# Transfer speeds between computers over network limited to 10mbps?



## xazraelx (Jul 29, 2009)

We just moved into a new apartment, and although this issue has been present for a while, it's starting to become more annoying and noticeable.  

The network looks like this:

Internet -> WRT54G running Tomato (I know this is only 10/100)

WRT54G goes to:  a PS3, a Windows 7 Machine, and a UPS Surge that links to D-Link gigabit switch

The gigabit switch goes to: Vista Machine, Server 08 Machine, Xbox 360

Nothing on this network transfers at higher than 10mbps.  We have Cat6 running from the switch to the Vista Machine and the Server 08 machine, cat5e running to everything else.  

The limiters seem to be the following: The UPS has a 10/100 switch inside it, and the WRT54G is running at 10/100.  Every motherboard for the PCs supports gigabit.  The problem is, I can't get more than 10mbps.  The jumbo packets on the Server 08 are set to 9, the highest the jumbo on the Vista machine go to is 7, and the Windows 7 Machine I have no idea what it's running at (not my main concern at the moment lol).

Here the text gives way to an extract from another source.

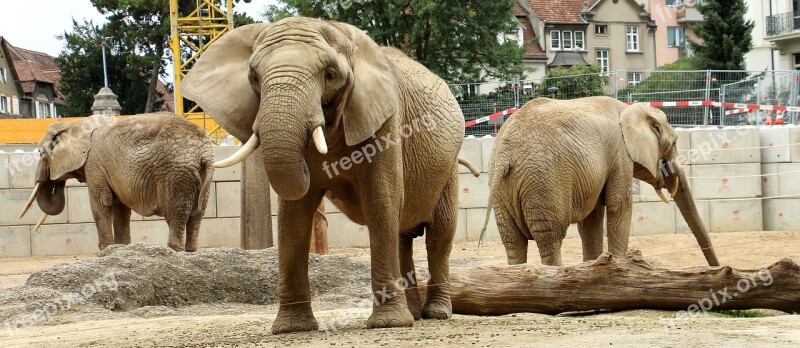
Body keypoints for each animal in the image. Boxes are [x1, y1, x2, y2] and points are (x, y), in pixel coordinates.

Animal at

Is there a way that I don't know to enable at LEAST 100 mbps, let alone a gigabit?  I was going to buy a gigabit router with wireless N, but at the moment it's seeming pointless since we can't even get above 10mbps.  

Thanks for any help, I'm pretty much lost at the moment.


----------



## Kenshai (Jul 29, 2009)

You know there are 8 bits in a byte? So you'll only see a theoretical max of around 12.5MB a second on a home network running 10/100.

10/100 refers to megabits, not megabytes. AKA you're getting 10MB, 10Mb is only 1.25 MB a second.

Getting Gigabit lan would mean you could transfer files at 125MB/s therefore your bottle neck would more than likely be in your hard drives at that point.


----------



## xazraelx (Jul 29, 2009)

Shouldn't we theorotically be able to transfer faster than 10mbps between the two computers on the gigabit switch though?  I'm only getting from 3-5 mbps from the Vista machine to the Server 08 Machine.   I get more than that from the Windows 7 machine that's on the other side of the network.


----------



## Kenshai (Jul 29, 2009)

xazraelx said:


> Shouldn't we theorotically be able to transfer faster than 10mbps between the two computers on the gigabit switch though?  I'm only getting from 3-5 mbps from the Vista machine to the Server 08 Machine.   I get more than that from the Windows 7 machine that's on the other side of the network.



Check windows firewall settings plus any other firewall you may have set. 

Otherwise run 





> netsh interface tcp show global


 and check for Window Auto Tuning. If that's is set to enabled, disable it with 





> netsh interface tcp set global autotuning=disabled


----------



## xazraelx (Jul 29, 2009)

Kenshai said:


> Check windows firewall settings plus any other firewall you may have set.
> 
> Otherwise run  and check for Window Auto Tuning. If that's is set to enabled, disable it with



It was set to Highly Restricted on the Vista machine and Normal on the Server 08 machine.  I'm currently running a CS4 transfer, but when that's done, I'll test it machine-machine and report back.

Thanks, I didn't even find that in the google search (admittedly it was only like a 10 minute search).


----------



## mrhuggles (Jul 29, 2009)

youll get 12.5mb/sec on 100mbit, youll get oh, about 300-400mbit on a gigabit lan, which should come out to be what... 30-40mb/sec? maybe a little more.

i would check the wires between the vista and server 08 machine, and the connectors inside the gigabit switch hmmmmmm vista and server 08... i seem to remember some people having performance issues between them for some reason i cant think of why :?

maybe some things that might be relevant to you?
http://www.ads-links.com/index.php/how-to-fix-windows-vista-slow-network-transfer.html
http://social.technet.microsoft.com...g/thread/f4341daf-d4b5-4cd6-813a-ca41b14feb3d

basically they had firewall issues [note: a lot of programs have firewalls or firewall like things in them that aren't documented, AVG is a big free one that does]


----------



## francis511 (Jul 29, 2009)

Yes , on a gigabit switch you certainly SHOULD be getting more like 30-40 mbps


----------